**Job**
Your task is to retype, exactly and without pictures, the line holding "text_box [712, 412, 1177, 933]" and each line that follows it to the end of the entries.
☆ ☆ ☆ ☆
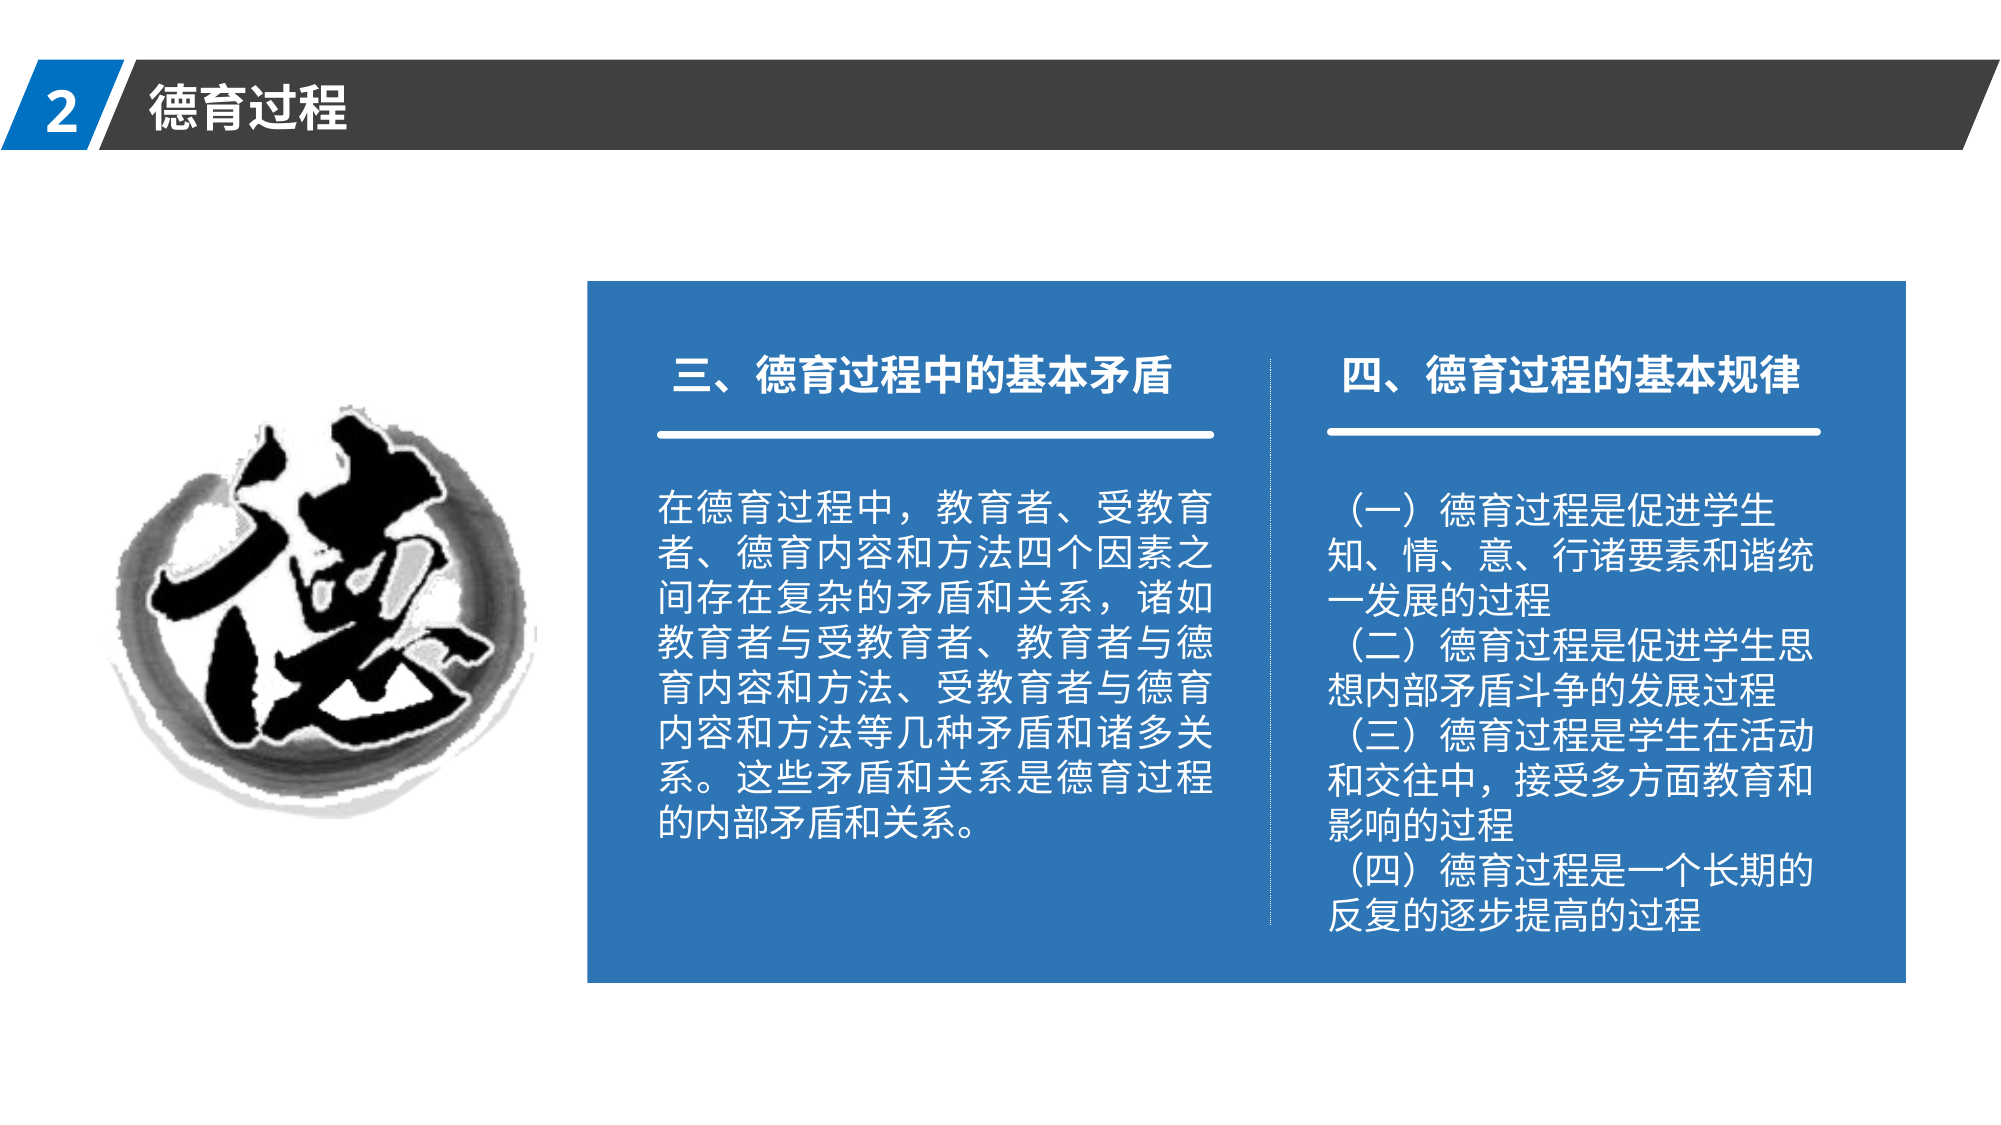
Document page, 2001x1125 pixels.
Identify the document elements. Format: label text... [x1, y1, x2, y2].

text_box [657, 431, 1215, 439]
text_box 四、德育过程的基本规律 [1327, 341, 1844, 406]
text_box [1327, 428, 1821, 436]
text_box [587, 281, 1906, 983]
text_box 在德育过程中，教育者、受教育者、德育内容和方法四个因素之间存在复杂的矛盾和关系，诸如教育者与受教育者、教育者与德育内容和方法、受教育者与德育内容和方法等几种矛盾和诸多关系。这些矛盾和关系是德育过程的内部矛盾和关系。 [657, 484, 1215, 845]
text_box 德育过程 [134, 69, 546, 145]
picture [98, 394, 537, 819]
text_box [1, 80, 30, 150]
text_box [133, 59, 2000, 150]
text_box （一）德育过程是促进学生知、情、意、行诸要素和谐统一发展的过程 （二）德育过程是促进学生思想内部矛盾斗争的发展过程 （三）德育过程是学生在活动和交往中，接受多方面教育和影响的过程 （四）德育过程是一个长期的反复的逐步提高的过程 [1327, 487, 1844, 938]
text_box [35, 59, 125, 66]
text_box 2 [30, 66, 135, 152]
text_box 三、德育过程中的基本矛盾 [657, 341, 1247, 406]
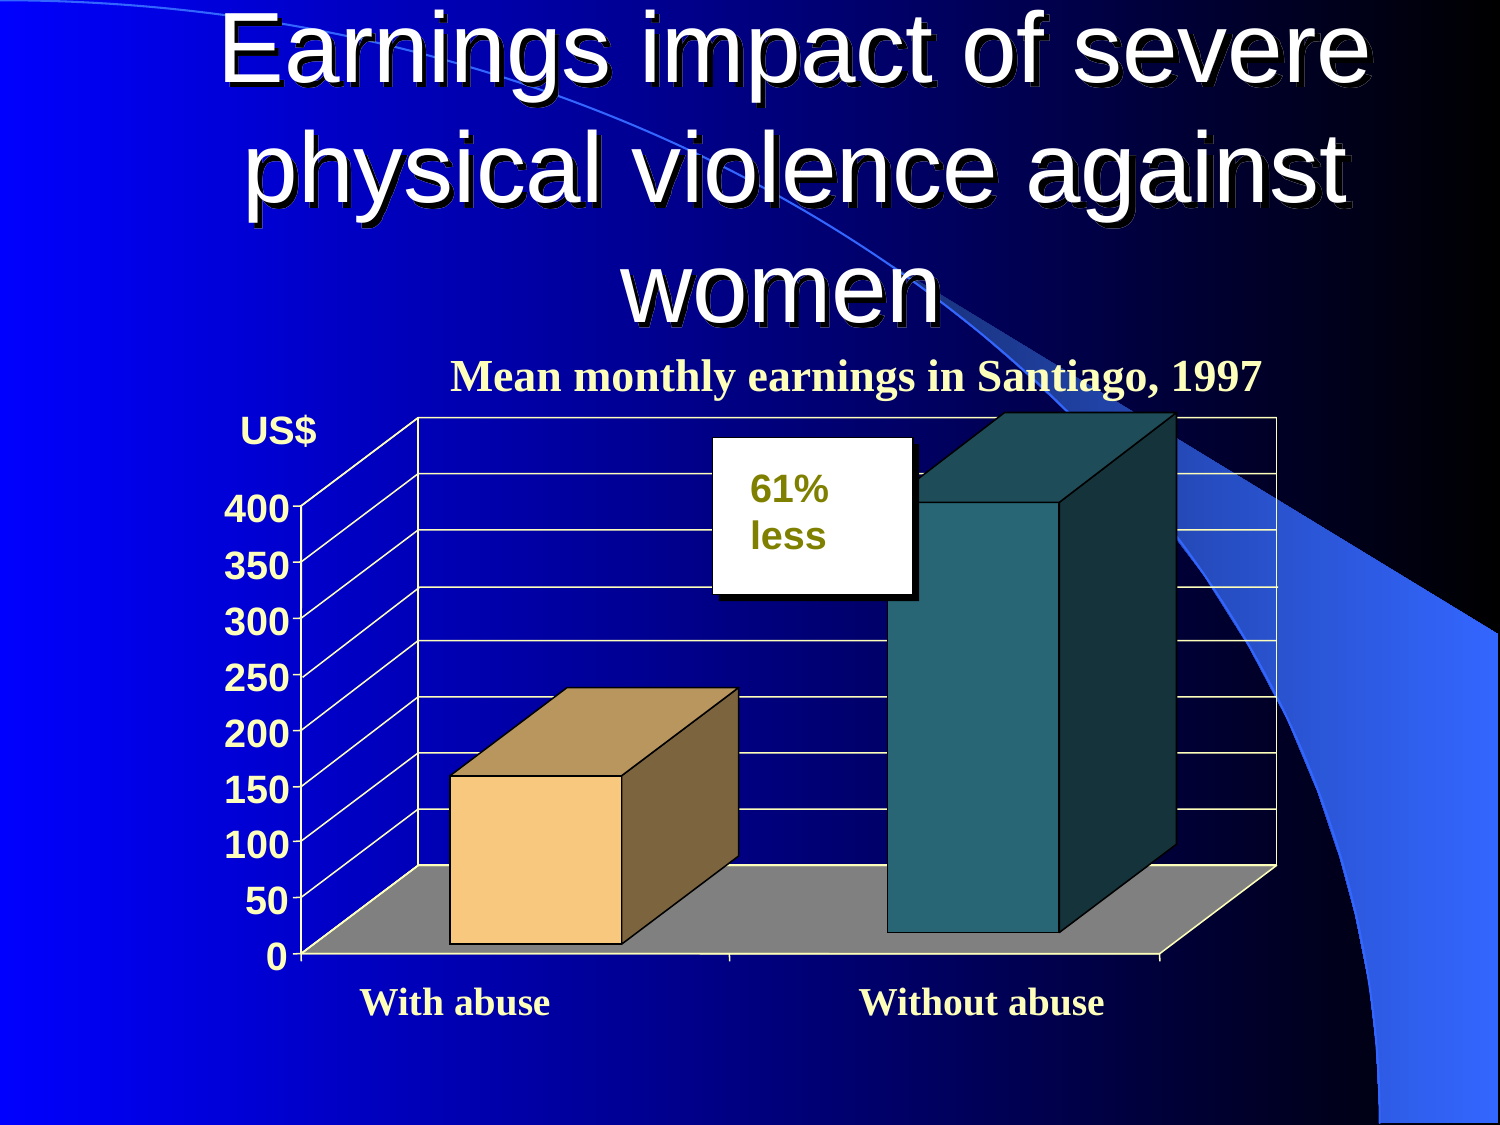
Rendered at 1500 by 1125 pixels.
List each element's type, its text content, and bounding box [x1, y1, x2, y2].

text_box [199, 287, 1279, 1026]
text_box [712, 412, 1177, 933]
text_box [167, 268, 1461, 389]
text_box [449, 687, 739, 945]
title Earnings impact of severe physical violence against women [90, 87, 1500, 238]
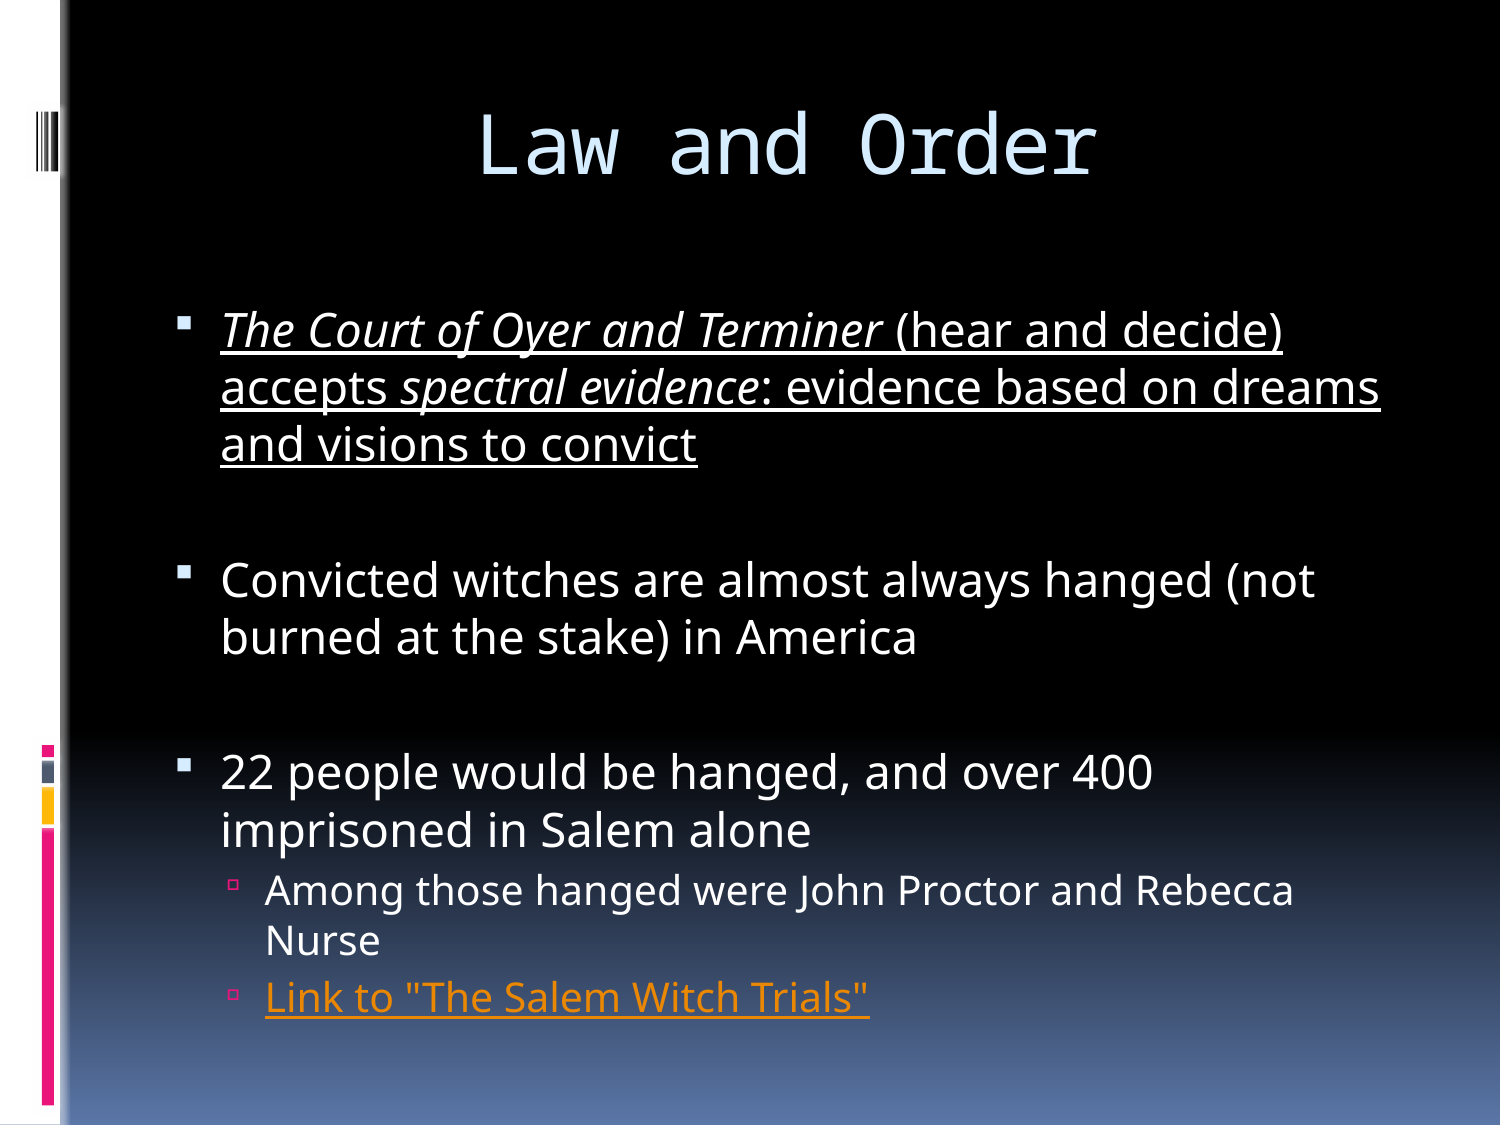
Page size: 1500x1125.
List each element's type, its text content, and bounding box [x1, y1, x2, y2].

title Law and Order [150, 83, 1425, 234]
list The Court of Oyer and Terminer (hear and decide) accepts spectral evidence: evidence based on dreams and visions to convict Convicted witches are almost always hanged (not burned at the stake) in America 22 people would be hanged, and over 400 imprisoned in Salem alone Among those hanged were John Proctor and Rebecca Nurse Link to "The Salem Witch Trials" [150, 292, 1425, 1043]
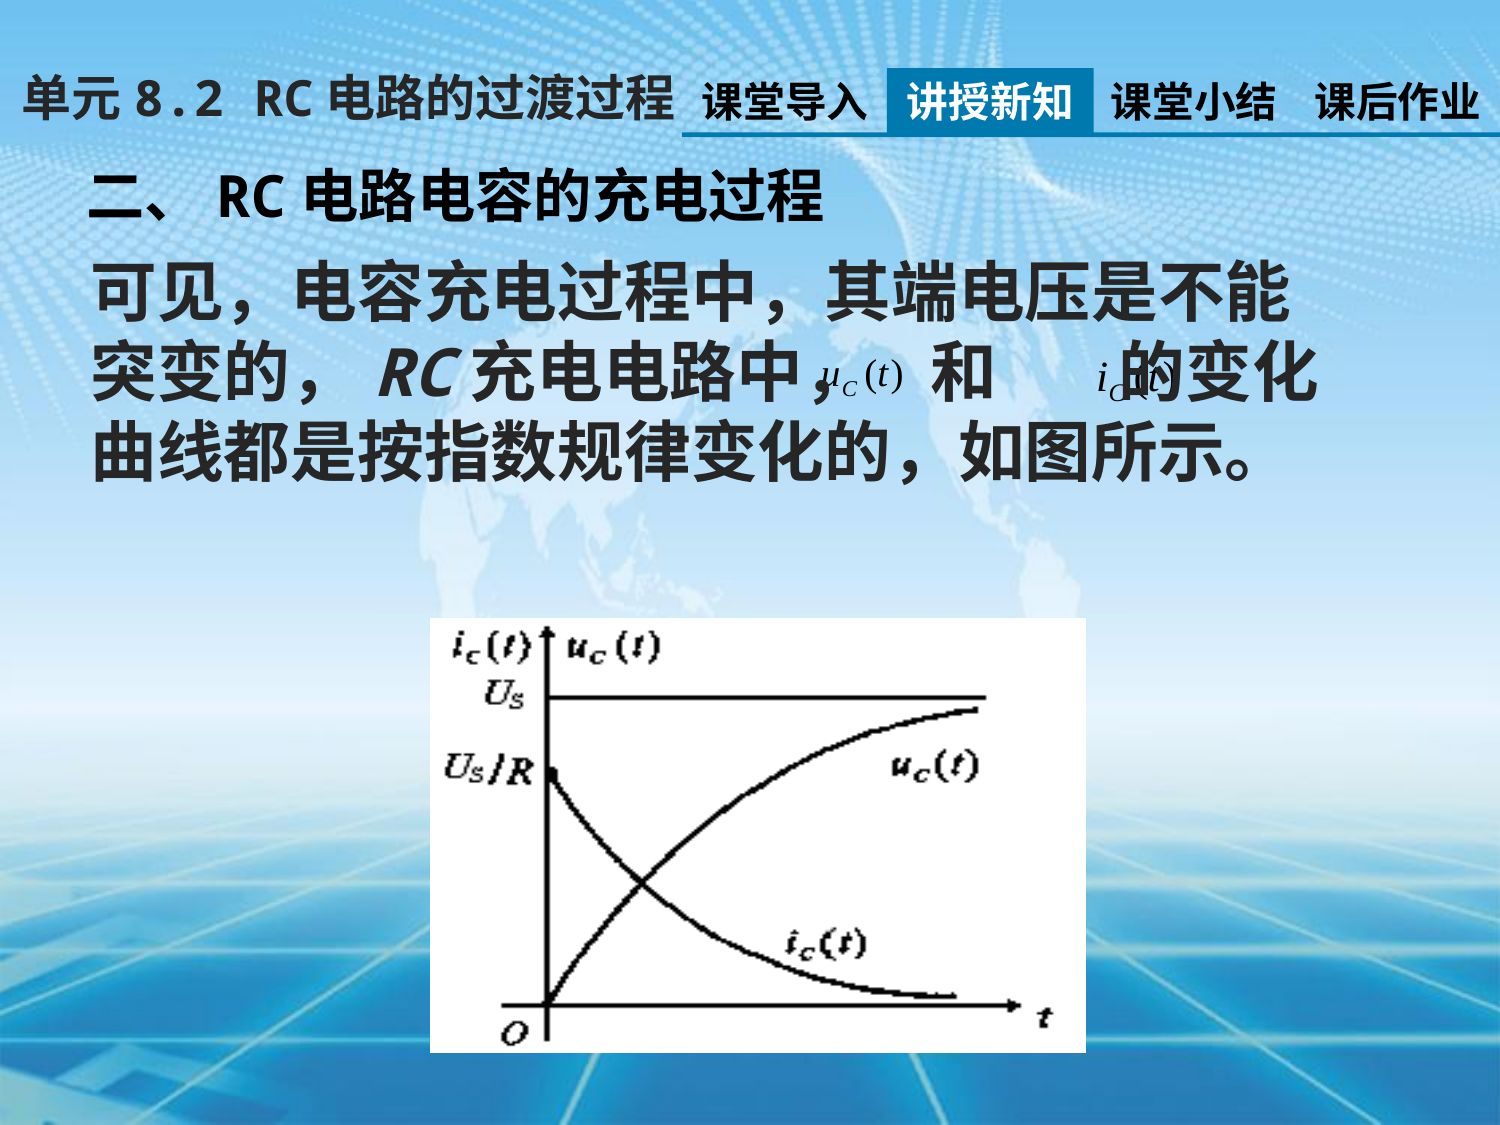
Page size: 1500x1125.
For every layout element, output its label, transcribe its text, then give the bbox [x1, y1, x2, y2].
☆ ☆ ☆ ☆
**Answer to this task**
text_box [712, 412, 1177, 933]
text_box [167, 268, 1461, 389]
text_box [449, 687, 739, 945]
title Earnings impact of severe physical violence against women [90, 87, 1500, 238]
Page size: 1500x1125.
List each element's type, its text content, and bounding box [x1, y1, x2, y2].

title Law and Order [150, 83, 1425, 234]
list The Court of Oyer and Terminer (hear and decide) accepts spectral evidence: evidence based on dreams and visions to convict Convicted witches are almost always hanged (not burned at the stake) in America 22 people would be hanged, and over 400 imprisoned in Salem alone Among those hanged were John Proctor and Rebecca Nurse Link to "The Salem Witch Trials" [150, 292, 1425, 1043]
Page size: 1500x1125.
For every layout element, output its label, transcribe its text, then give the bbox [x1, y1, x2, y2].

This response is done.